_Exercise goal_
Transcribe this listing exactly; omit the pictures.

_Data for this task_
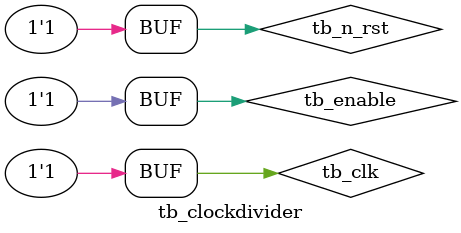
<source format=sv>
`timescale 1ns / 10ps

module tb_clockdivider();
  
  // Define parameters
	parameter CLK_PERIOD				= 6.66;

  
  reg tb_clk;
  reg tb_n_rst;
	reg tb_enable;
	reg tb_flag;

	clockdivider DUT
	(
		.clk(tb_clk),
		.n_rst(tb_n_rst),
		.enable(tb_enable),
		.flag_pulse(tb_flag)
	);
	
	always
	begin : CLK_GEN
		tb_clk = 1'b0;
		#(CLK_PERIOD / 2);
		tb_clk = 1'b1;
		#(CLK_PERIOD / 2);
	end
	
	initial
	begin 
		tb_n_rst = 0;
	  tb_enable = 0;
	  #1;
	  tb_n_rst = 1;
	  tb_enable = 0;
	  #10;
	  tb_enable= 1;
	  
	  
    
	end 
	
endmodule
</source>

_Response area_
<source format=sv>
`timescale 1ns / 10ps

module tb_clockdivider();
  
  // Define parameters
	parameter CLK_PERIOD				= 6.66;

  
  reg tb_clk;
  reg tb_n_rst;
	reg tb_enable;
	reg tb_flag;

	clockdivider DUT
	(
		.clk(tb_clk),
		.n_rst(tb_n_rst),
		.enable(tb_enable),
		.flag_pulse(tb_flag)
	);
	
	always
	begin : CLK_GEN
		tb_clk = 1'b0;
		#(CLK_PERIOD / 2);
		tb_clk = 1'b1;
		#(CLK_PERIOD / 2);
	end
	
	initial
	begin 
		tb_n_rst = 0;
	  tb_enable = 0;
	  #1;
	  tb_n_rst = 1;
	  tb_enable = 0;
	  #10;
	  tb_enable= 1;
	  
	  
    
	end 
	
endmodule
</source>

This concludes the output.